Answer the following questions.
a. How does this ecosystem create energy (carbohydrates)?
b. What happens if one producer is removed from the food web?
c. What happens if one consumer is removed from the food web?
d. What happens if one decomposer is removed from the food web?
e. Why is it important for humans not to interfere with even one species in a food web?
4. Now identify 10 different food chains from your food web. Label each organism T1 for trophic level 1,
T2 for trophic level 2, and so on.
Ex. Vent bacteria (T1) Vent shrimp (T2) Vent Octopus (T3)
5. Finally, create a trophic pyramid that includes all 17 organisms of the hydrothermal vent community.

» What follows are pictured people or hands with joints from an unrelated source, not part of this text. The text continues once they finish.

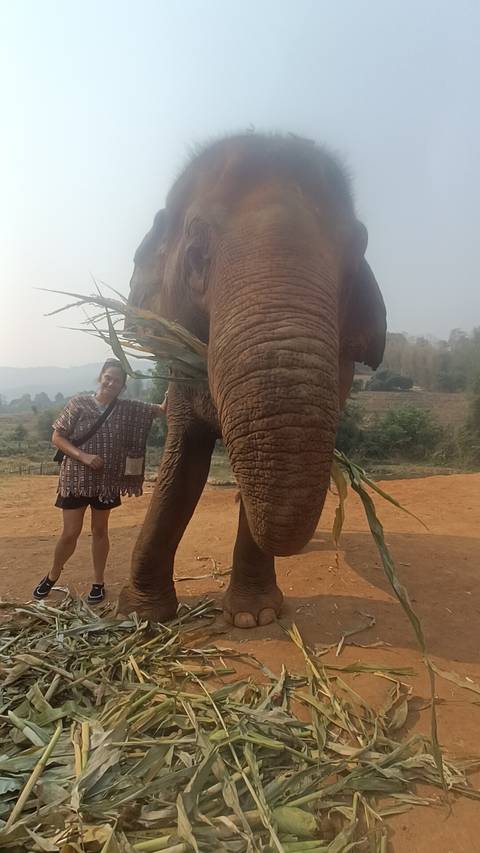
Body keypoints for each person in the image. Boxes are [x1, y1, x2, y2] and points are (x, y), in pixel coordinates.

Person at [33, 358, 167, 603]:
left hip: (107, 482)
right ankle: (53, 574)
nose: (111, 383)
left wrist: (175, 383)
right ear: (100, 377)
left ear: (122, 387)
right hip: (76, 478)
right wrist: (83, 456)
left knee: (100, 530)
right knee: (70, 533)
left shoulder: (127, 408)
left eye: (117, 381)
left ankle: (98, 582)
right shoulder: (79, 403)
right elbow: (57, 437)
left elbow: (159, 409)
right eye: (108, 377)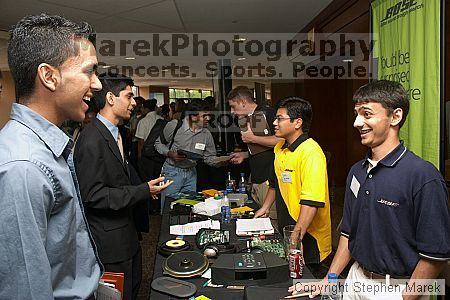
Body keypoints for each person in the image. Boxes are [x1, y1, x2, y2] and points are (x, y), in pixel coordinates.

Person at [290, 80, 450, 299]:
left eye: (366, 114)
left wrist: (407, 297)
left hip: (395, 289)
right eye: (356, 114)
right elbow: (348, 233)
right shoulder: (357, 171)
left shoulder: (423, 176)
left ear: (396, 116)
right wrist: (329, 280)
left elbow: (436, 254)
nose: (357, 122)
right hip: (356, 280)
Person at [0, 14, 102, 299]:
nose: (97, 85)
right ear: (49, 76)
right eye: (88, 72)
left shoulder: (42, 148)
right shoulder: (24, 167)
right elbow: (26, 290)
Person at [74, 72, 172, 300]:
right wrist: (143, 190)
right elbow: (94, 195)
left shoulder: (114, 132)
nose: (134, 102)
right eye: (129, 96)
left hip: (126, 231)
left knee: (133, 287)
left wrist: (147, 188)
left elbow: (122, 174)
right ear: (110, 98)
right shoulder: (92, 139)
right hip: (110, 241)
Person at [254, 96, 332, 278]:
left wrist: (297, 236)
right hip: (288, 229)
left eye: (279, 119)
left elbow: (311, 201)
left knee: (307, 280)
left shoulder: (311, 153)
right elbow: (275, 183)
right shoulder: (280, 148)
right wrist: (264, 208)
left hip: (308, 236)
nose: (274, 123)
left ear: (297, 122)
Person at [155, 99, 229, 210]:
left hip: (191, 174)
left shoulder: (206, 134)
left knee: (189, 208)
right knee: (168, 208)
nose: (208, 119)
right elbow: (158, 143)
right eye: (204, 116)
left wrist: (227, 160)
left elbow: (209, 159)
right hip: (172, 172)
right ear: (193, 117)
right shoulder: (175, 126)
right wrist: (170, 153)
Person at [228, 86, 282, 223]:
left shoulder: (267, 113)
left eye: (233, 106)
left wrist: (253, 139)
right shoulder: (246, 119)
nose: (231, 112)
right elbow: (262, 147)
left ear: (243, 102)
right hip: (257, 178)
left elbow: (282, 141)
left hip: (269, 178)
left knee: (270, 220)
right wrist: (245, 155)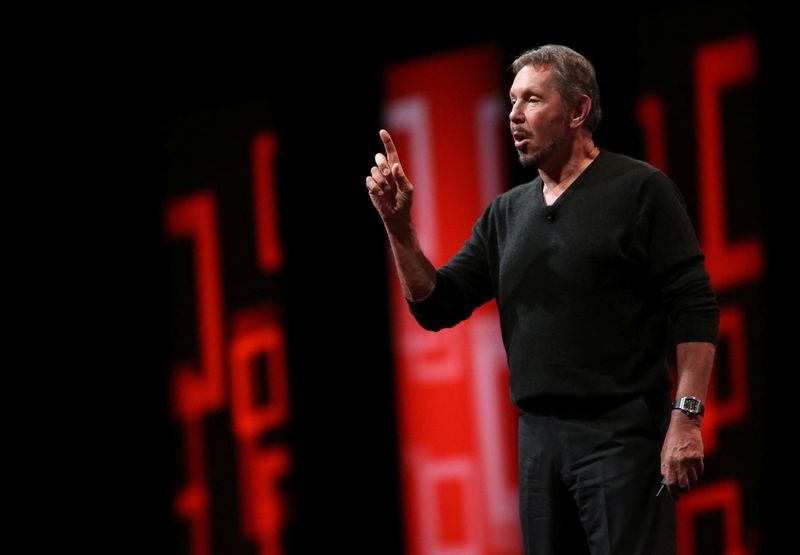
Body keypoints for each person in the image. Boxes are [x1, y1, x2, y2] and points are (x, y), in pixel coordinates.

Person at [365, 44, 718, 555]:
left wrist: (686, 417)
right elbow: (436, 305)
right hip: (538, 443)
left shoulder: (640, 190)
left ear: (577, 110)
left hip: (621, 435)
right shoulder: (506, 215)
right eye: (512, 100)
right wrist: (399, 228)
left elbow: (695, 306)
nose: (513, 114)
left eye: (531, 99)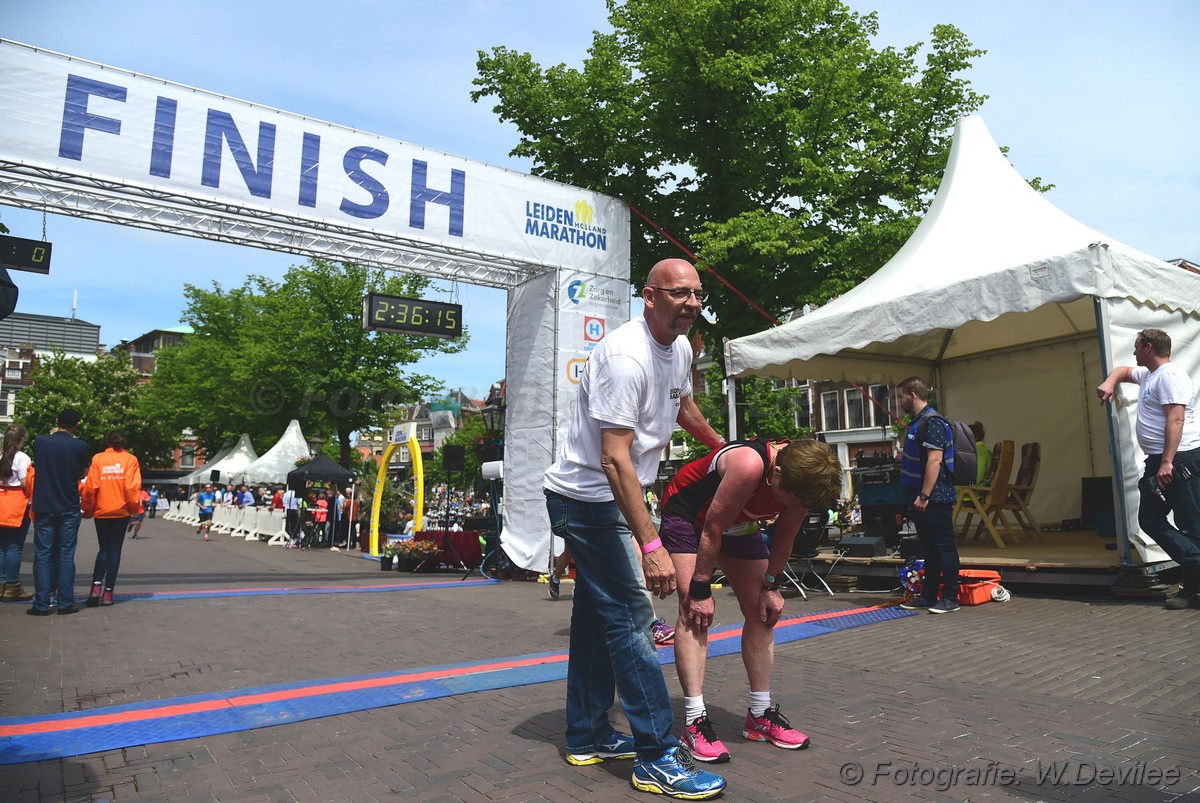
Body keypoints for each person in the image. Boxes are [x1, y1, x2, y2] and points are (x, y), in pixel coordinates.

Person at [542, 258, 727, 799]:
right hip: (590, 500)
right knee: (632, 620)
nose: (691, 303)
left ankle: (588, 732)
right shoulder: (624, 357)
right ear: (649, 296)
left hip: (604, 495)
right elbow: (615, 460)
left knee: (597, 621)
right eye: (678, 294)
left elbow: (684, 407)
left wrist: (726, 452)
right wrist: (652, 546)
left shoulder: (683, 348)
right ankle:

6. Critical Thinking Question
Marine scientists were stunned to find complex ecosystems based on chemosynthesis flourishing around
deep-sea hydrothermal vents. This discovery also caught the attention of space scientists, giving them
renewed hope that they might find life elsewhere in the solar system. Explain why chemosynthesis may be
more likely to support life on distant worlds than photosynthesis.
(Answer this question on the back of this piece of paper – fill up the entire sheet!!)